Compensation if privacy is abused
If humans have had access to your personal surveillance records, such as phone recordings or location records, you must be notified after the cessation of an investigation and any connected investigations of which resulted in no arrests, unless: you have committed a related offence within the past 10 years, and/or you have connections with people who have committed related offences. This allows people to be notified if they have been wrongfully investigated, in which case they would be due compensation. Where you do not have to be notified, it prevents any related investigations from being compromised due to a likelihood you could notify another offender that surveillance is closing in on their illegal activities.
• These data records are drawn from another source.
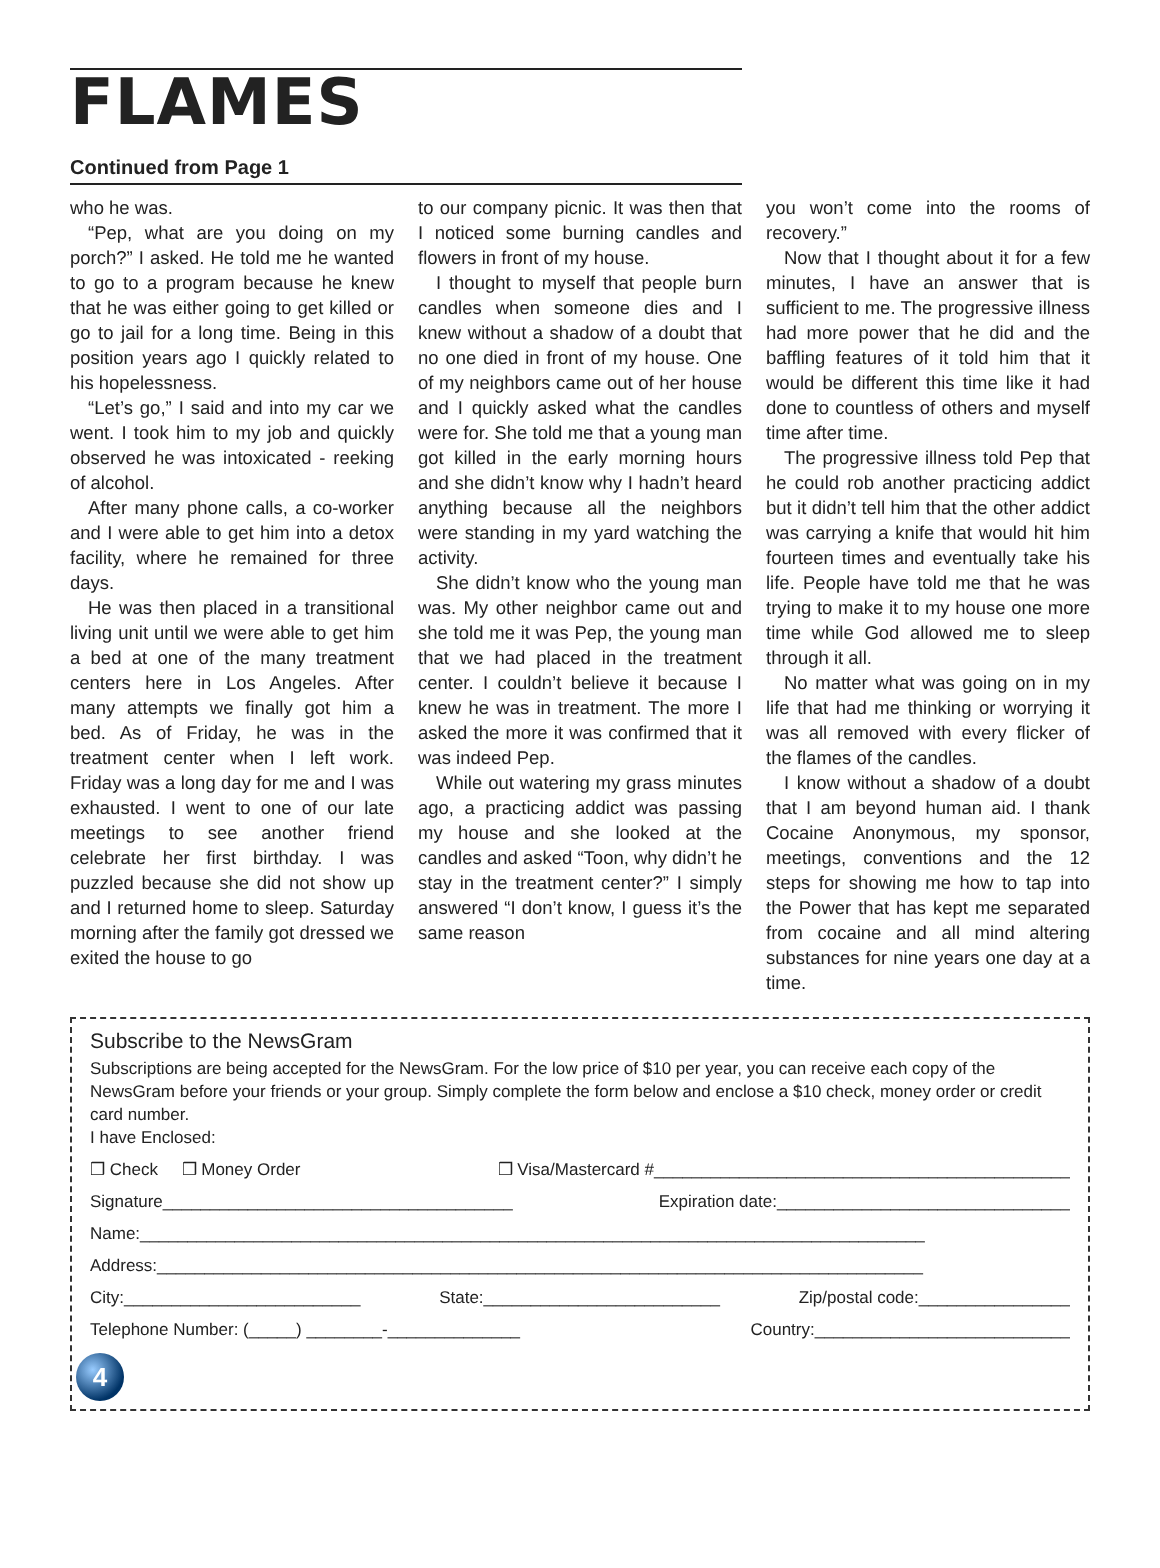FLAMES
Continued from Page 1
who he was.
“Pep, what are you doing on my porch?” I asked. He told me he wanted to go to a program because he knew that he was either going to get killed or go to jail for a long time. Being in this position years ago I quickly related to his hopelessness.
“Let’s go,” I said and into my car we went. I took him to my job and quickly observed he was intoxicated - reeking of alcohol.
After many phone calls, a co-worker and I were able to get him into a detox facility, where he remained for three days.
He was then placed in a transitional living unit until we were able to get him a bed at one of the many treatment centers here in Los Angeles. After many attempts we finally got him a bed. As of Friday, he was in the treatment center when I left work. Friday was a long day for me and I was exhausted. I went to one of our late meetings to see another friend celebrate her first birthday. I was puzzled because she did not show up and I returned home to sleep. Saturday morning after the family got dressed we exited the house to go
to our company picnic. It was then that I noticed some burning candles and flowers in front of my house.
I thought to myself that people burn candles when someone dies and I knew without a shadow of a doubt that no one died in front of my house. One of my neighbors came out of her house and I quickly asked what the candles were for. She told me that a young man got killed in the early morning hours and she didn’t know why I hadn’t heard anything because all the neighbors were standing in my yard watching the activity.
She didn’t know who the young man was. My other neighbor came out and she told me it was Pep, the young man that we had placed in the treatment center. I couldn’t believe it because I knew he was in treatment. The more I asked the more it was confirmed that it was indeed Pep.
While out watering my grass minutes ago, a practicing addict was passing my house and she looked at the candles and asked “Toon, why didn’t he stay in the treatment center?” I simply answered “I don’t know, I guess it’s the same reason
you won’t come into the rooms of recovery.”
Now that I thought about it for a few minutes, I have an answer that is sufficient to me. The progressive illness had more power that he did and the baffling features of it told him that it would be different this time like it had done to countless of others and myself time after time.
The progressive illness told Pep that he could rob another practicing addict but it didn’t tell him that the other addict was carrying a knife that would hit him fourteen times and eventually take his life. People have told me that he was trying to make it to my house one more time while God allowed me to sleep through it all.
No matter what was going on in my life that had me thinking or worrying it was all removed with every flicker of the flames of the candles.
I know without a shadow of a doubt that I am beyond human aid. I thank Cocaine Anonymous, my sponsor, meetings, conventions and the 12 steps for showing me how to tap into the Power that has kept me separated from cocaine and all mind altering substances for nine years one day at a time.
Subscribe to the NewsGram
Subscriptions are being accepted for the NewsGram. For the low price of $10 per year, you can receive each copy of the NewsGram before your friends or your group. Simply complete the form below and enclose a $10 check, money order or credit card number.
I have Enclosed:
❒ Check ❒ Money Order ❒ Visa/Mastercard #____________________________________________
Signature_____________________________________ Expiration date:_______________________________
Name:___________________________________________________________________________________
Address:_________________________________________________________________________________
City:_________________________ State:_________________________ Zip/postal code:________________
Telephone Number: (_____) ________-______________ Country:___________________________
4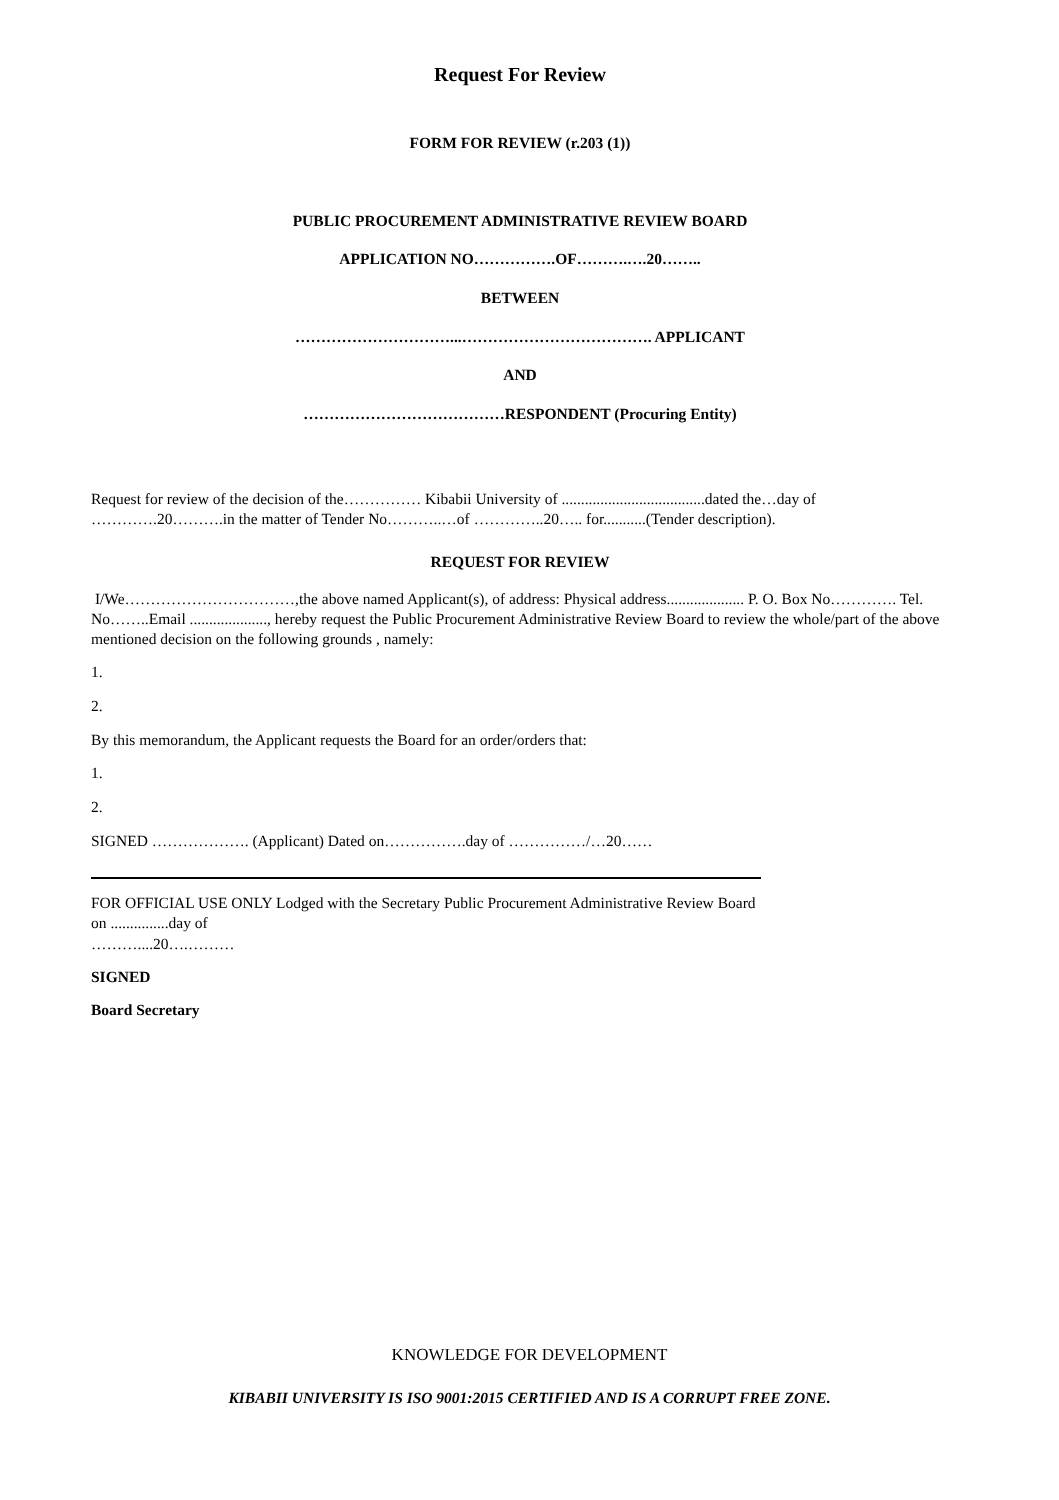Request For Review
FORM FOR REVIEW (r.203 (1))
PUBLIC PROCUREMENT ADMINISTRATIVE REVIEW BOARD
APPLICATION NO…………….OF……….….20……..
BETWEEN
…………………………...………………………………. APPLICANT
AND
…………………………………RESPONDENT (Procuring Entity)
Request for review of the decision of the…………… Kibabii University of .....................................dated the…day of ………….20……….in the matter of Tender No………..…of …………..20….. for...........(Tender description).
REQUEST FOR REVIEW
I/We……………………………,the above named Applicant(s), of address: Physical address.................... P. O. Box No…………. Tel. No……..Email ...................., hereby request the Public Procurement Administrative Review Board to review the whole/part of the above mentioned decision on the following grounds , namely:
1.
2.
By this memorandum, the Applicant requests the Board for an order/orders that:
1.
2.
SIGNED ………………. (Applicant) Dated on…………….day of ……………/…20……
FOR OFFICIAL USE ONLY Lodged with the Secretary Public Procurement Administrative Review Board
on ...............day of
………....20….………
SIGNED
Board Secretary
KNOWLEDGE FOR DEVELOPMENT
KIBABII UNIVERSITY IS ISO 9001:2015 CERTIFIED AND IS A CORRUPT FREE ZONE.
Embrace Surveillance; Become it’s Master
The title of this article would certainly have sparked immediate outrage in the majority of readers. Hopefully, now you have read and understood what is being proposed, you feel open to the idea of working to create a surveillance system that we all feel protected by, rather than suspicious of. Of course, the AISS is merely a vision of what is possible in the future; it is a long way off being technologically feasible. But it will be an even further way off, if we don’t begin now to make it culturally feasible.
We must embrace the surveillance state; not to be enslaved by it, but to become the masters of it. Perhaps Snowden has done us a favour, in that he has brought these issues up now, before the global trend of individual empowerment has reached a stage where the world could become much more volatile, in the face of such controversial disclosures. It is now clear that we must act fast to reform our surveillance operations. But we must not restrict it’s powers. We must focus on increasing transparency, and on reassuring the public that their privacies are not being abused.
A short cut to correcting the problem of public disapproval, would be to dangerously reduce surveillance powers. The result would likely be seen in the form of a major terrorist attack that is blamed on that limiting of surveillance power. “When catastrophe strikes, the public will adjust it’s tolerance for intrusive government measures” – New Republic. Thankfully, President Obama seems to be taking things in the right direction – Financial Times. We must not fight a war against national surveillance! Or our defence could be temperately disabled by weak government policy decisions. Embrace it, demand for transparency and accountability, so we can create a system that acts in response to its owner – you.